Boudiccas Beobachtungen waren zutreffend gewesen. Der Abdruck stammte von einem gewöhnlichen lederbesohlten Stiefel eines Gentleman, der fast dieselbe Größe hatte wie er. Der überall etwa gleich tiefe Abdruck legte die Vermutung nahe, dass ihr Träger nicht sonderlich aufgeregt gewesen war. Entschlossen, hatte sie gesagt, und genau so sah es aus.

Mit zur Seite geneigtem Kopf hatte sie ihn beobachtet. Als er aufstand, hob sie die Brauen.

»Was können Sie daraus schließen?«

Er sah sie an, fing ihren Blick auf.

»Dass Sie eine genaue, umsichtige und verlässliche Beobachterin sind.«

Er sah, wie überrascht sie über diese Antwort war, was das Kompliment umso lohnenswerter machte.

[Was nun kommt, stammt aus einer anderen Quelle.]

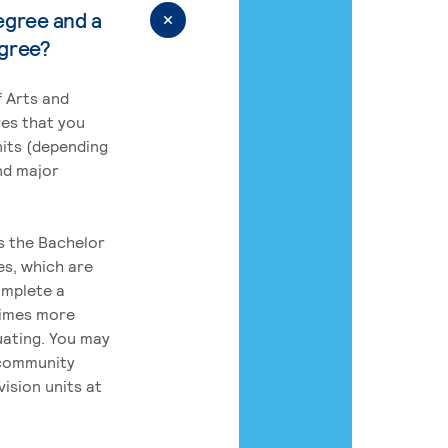
egree and a
egree?
 Arts and
res that you
its (depending
nd major
rs the Bachelor
es, which are
omplete a
times more
uating. You may
 community
ision units at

Allerdings erholte sie sich rasch.

»Also stimmen Sie mir zu, dass der Fahrer der Kutsche ein unheilvolles Ziel verfolgte und wahrscheinlich den jungen Mann ermorden wollte?«

Er spürte, wie seine Züge sich verhärteten.

»Er hatte jedenfalls nicht vor, Hilfe zu leisten, denn dann wäre er nicht weitergefahren.« Er blickte von dem verunglückten Phaeton zu der Stelle, an der die Kutsche angehalten hatte. »Und Sie haben noch in einem weiteren Punkt recht: Der Fahrer hat den Phaeton absichtlich von der Straße gedrängt.«

Das war es, was sie hatte hören wollen, doch ihm entging nicht der Schauer, der sie unwillkürlich durchfuhr, obwohl sie sich abwandte, um ihn zu verbergen. Ehe er nachdenken konnte, hatte er schon einen Schritt auf sie zugemacht. Sein Selbsterhaltungstrieb machte sich bemerkbar und gebot ihm, innezuhalten. Er wusste es besser und berührte sie nicht, um sie in die Arme zu nehmen  – obwohl er genau das wollte.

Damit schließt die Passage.